**DATASET EXTRACT**
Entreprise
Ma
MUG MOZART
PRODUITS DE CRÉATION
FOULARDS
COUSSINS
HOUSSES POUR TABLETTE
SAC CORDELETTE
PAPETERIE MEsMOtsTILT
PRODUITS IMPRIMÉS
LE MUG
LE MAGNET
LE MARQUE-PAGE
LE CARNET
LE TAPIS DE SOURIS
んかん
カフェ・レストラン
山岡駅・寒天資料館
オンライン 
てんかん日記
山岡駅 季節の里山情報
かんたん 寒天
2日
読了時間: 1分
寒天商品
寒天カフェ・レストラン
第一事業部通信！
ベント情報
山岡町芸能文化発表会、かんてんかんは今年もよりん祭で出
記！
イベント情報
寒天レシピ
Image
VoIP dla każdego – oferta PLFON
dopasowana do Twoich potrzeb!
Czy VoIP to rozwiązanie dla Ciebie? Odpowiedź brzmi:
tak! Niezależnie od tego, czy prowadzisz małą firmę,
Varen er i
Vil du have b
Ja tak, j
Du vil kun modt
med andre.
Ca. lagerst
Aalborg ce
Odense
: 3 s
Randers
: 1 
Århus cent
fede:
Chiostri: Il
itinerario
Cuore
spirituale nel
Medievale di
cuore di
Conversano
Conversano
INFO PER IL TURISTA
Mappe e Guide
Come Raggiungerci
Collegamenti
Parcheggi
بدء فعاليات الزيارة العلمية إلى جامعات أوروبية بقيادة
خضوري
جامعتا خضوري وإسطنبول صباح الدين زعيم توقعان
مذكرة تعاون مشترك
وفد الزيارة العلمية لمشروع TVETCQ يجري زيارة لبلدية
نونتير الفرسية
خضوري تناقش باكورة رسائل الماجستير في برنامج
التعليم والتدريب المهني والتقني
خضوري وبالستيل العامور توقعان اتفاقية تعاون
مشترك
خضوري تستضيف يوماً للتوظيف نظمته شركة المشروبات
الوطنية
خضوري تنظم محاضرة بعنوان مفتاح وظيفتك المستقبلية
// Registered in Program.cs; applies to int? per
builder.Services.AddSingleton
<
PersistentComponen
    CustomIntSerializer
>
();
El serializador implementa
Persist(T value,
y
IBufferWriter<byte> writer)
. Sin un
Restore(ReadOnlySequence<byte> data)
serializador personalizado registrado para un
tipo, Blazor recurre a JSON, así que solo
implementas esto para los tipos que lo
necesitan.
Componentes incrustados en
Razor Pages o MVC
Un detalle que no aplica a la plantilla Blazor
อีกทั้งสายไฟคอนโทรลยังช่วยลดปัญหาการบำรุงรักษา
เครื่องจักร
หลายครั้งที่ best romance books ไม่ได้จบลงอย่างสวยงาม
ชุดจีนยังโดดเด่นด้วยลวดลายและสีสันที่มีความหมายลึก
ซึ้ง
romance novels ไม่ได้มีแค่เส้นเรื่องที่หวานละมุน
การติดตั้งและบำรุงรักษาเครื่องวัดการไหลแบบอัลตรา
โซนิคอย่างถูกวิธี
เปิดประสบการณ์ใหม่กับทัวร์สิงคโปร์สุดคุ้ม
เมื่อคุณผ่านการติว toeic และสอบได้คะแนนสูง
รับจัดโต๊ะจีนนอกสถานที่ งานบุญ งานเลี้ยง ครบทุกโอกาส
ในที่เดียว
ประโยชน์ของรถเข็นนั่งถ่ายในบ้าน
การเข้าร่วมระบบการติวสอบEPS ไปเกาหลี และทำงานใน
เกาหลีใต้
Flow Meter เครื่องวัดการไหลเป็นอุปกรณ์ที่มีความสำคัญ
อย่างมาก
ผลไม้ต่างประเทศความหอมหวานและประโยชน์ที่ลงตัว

...

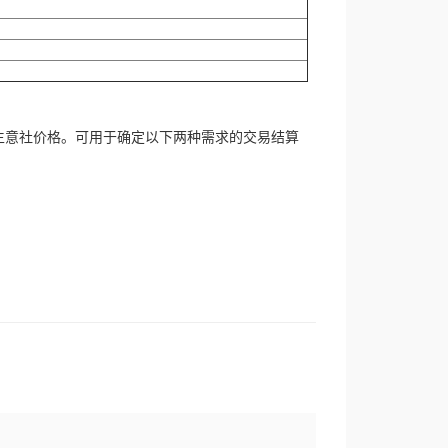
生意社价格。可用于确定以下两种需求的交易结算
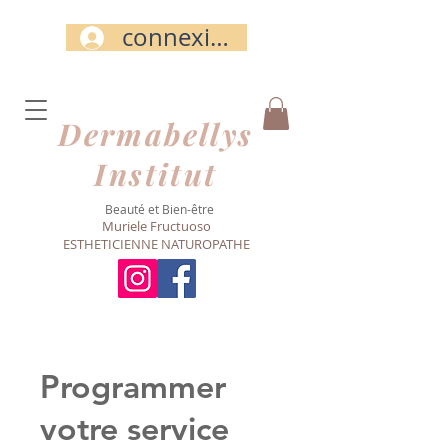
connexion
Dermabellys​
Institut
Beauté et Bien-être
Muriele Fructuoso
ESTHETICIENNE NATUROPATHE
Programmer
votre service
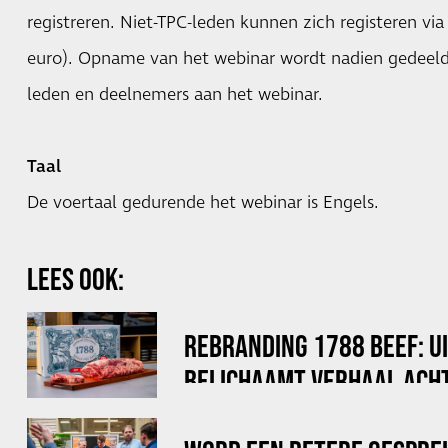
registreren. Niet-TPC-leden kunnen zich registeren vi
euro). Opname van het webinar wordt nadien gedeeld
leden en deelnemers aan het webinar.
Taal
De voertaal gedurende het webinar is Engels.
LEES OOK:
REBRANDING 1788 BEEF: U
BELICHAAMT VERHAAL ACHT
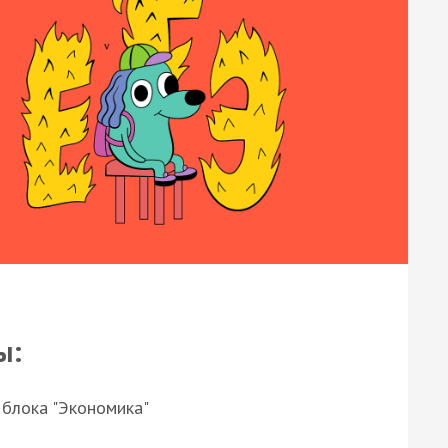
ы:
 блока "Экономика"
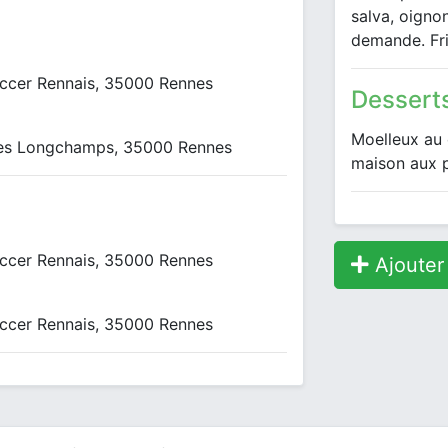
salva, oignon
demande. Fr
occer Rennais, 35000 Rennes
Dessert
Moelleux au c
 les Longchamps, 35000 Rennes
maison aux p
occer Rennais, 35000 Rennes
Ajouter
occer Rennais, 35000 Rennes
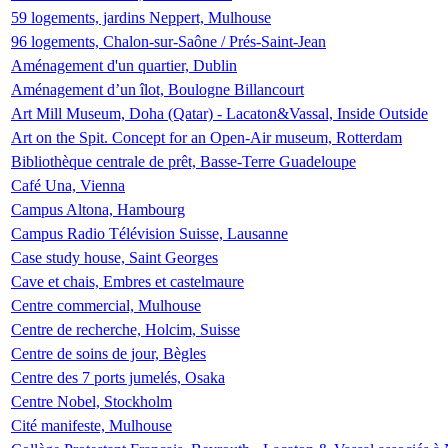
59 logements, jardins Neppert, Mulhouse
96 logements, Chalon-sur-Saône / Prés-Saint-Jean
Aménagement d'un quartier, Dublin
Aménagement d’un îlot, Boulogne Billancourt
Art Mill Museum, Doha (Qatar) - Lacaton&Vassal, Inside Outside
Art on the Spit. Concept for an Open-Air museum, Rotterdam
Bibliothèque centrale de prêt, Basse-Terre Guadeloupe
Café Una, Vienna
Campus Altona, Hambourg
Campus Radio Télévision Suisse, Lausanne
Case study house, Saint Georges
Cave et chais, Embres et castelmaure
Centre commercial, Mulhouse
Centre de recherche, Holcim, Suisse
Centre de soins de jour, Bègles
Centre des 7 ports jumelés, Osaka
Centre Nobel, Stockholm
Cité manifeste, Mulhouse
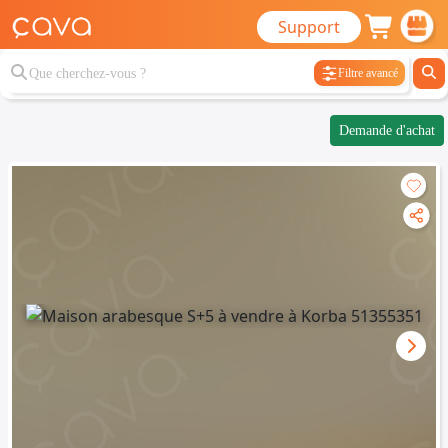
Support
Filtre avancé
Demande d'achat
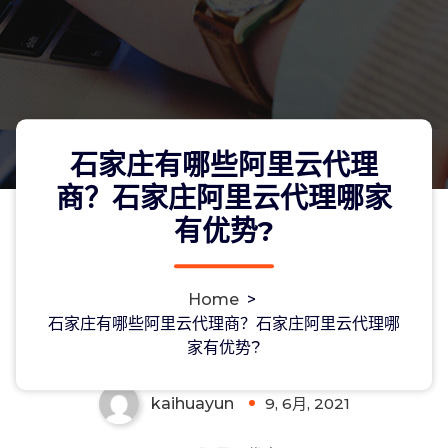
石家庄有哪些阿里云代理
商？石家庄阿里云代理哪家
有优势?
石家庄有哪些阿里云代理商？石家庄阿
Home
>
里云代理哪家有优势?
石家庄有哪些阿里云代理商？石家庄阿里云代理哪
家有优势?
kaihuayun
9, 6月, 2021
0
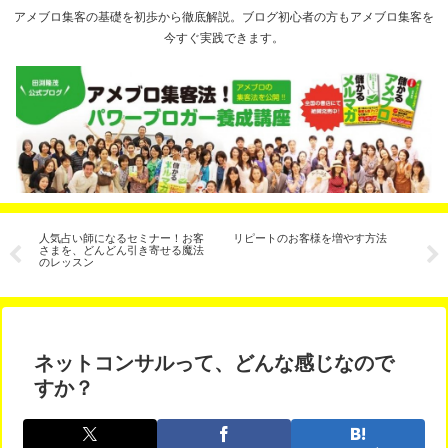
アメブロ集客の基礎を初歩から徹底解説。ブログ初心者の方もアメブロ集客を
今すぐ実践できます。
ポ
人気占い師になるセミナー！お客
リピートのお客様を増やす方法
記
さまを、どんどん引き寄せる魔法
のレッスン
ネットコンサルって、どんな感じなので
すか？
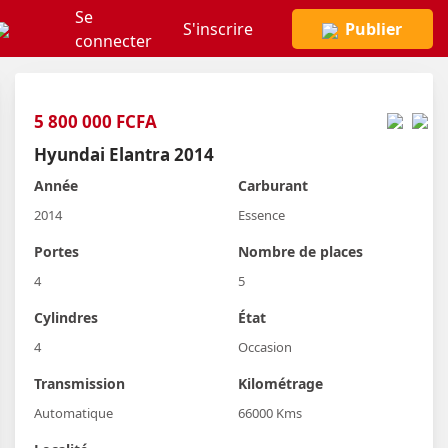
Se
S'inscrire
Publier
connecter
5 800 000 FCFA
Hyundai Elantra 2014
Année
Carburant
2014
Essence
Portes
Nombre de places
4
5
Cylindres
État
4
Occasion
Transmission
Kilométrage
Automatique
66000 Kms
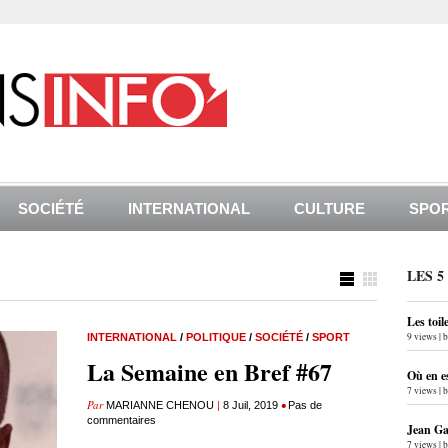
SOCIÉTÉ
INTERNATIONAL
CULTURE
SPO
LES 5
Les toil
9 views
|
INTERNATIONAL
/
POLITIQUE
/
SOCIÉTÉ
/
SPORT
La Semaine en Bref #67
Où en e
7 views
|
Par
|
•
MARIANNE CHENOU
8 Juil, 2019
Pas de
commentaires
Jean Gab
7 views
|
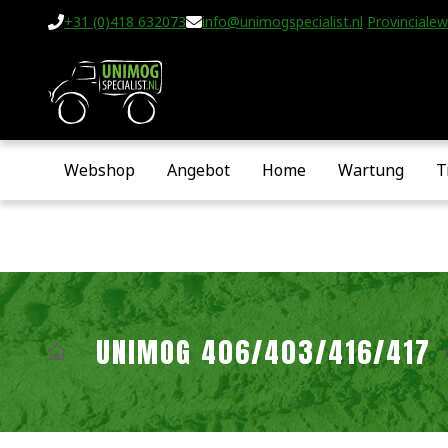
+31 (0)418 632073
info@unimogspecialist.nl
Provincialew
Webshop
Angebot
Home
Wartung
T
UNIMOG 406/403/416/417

**WORK TO COMPLETE**
Copy out the stretch of lines from the one containing "アメブロ集客の基礎を初歩から徹底解説。ブログ初心者の方もアメブロ集客を" through the one containing "UNIMOG 406/403/416/417", both included. Leave the pictures out of your answer.

**OUTPUT FOR THIS EXERCISE**
アメブロ集客の基礎を初歩から徹底解説。ブログ初心者の方もアメブロ集客を
今すぐ実践できます。
ポ
人気占い師になるセミナー！お客
リピートのお客様を増やす方法
記
さまを、どんどん引き寄せる魔法
のレッスン
ネットコンサルって、どんな感じなので
すか？
Se
S'inscrire
Publier
connecter
5 800 000 FCFA
Hyundai Elantra 2014
Année
Carburant
2014
Essence
Portes
Nombre de places
4
5
Cylindres
État
4
Occasion
Transmission
Kilométrage
Automatique
66000 Kms
SOCIÉTÉ
INTERNATIONAL
CULTURE
SPO
LES 5
Les toil
9 views
|
INTERNATIONAL
/
POLITIQUE
/
SOCIÉTÉ
/
SPORT
La Semaine en Bref #67
Où en e
7 views
|
Par
|
•
MARIANNE CHENOU
8 Juil, 2019
Pas de
commentaires
Jean Gab
7 views
|
+31 (0)418 632073
info@unimogspecialist.nl
Provincialew
Webshop
Angebot
Home
Wartung
T
UNIMOG 406/403/416/417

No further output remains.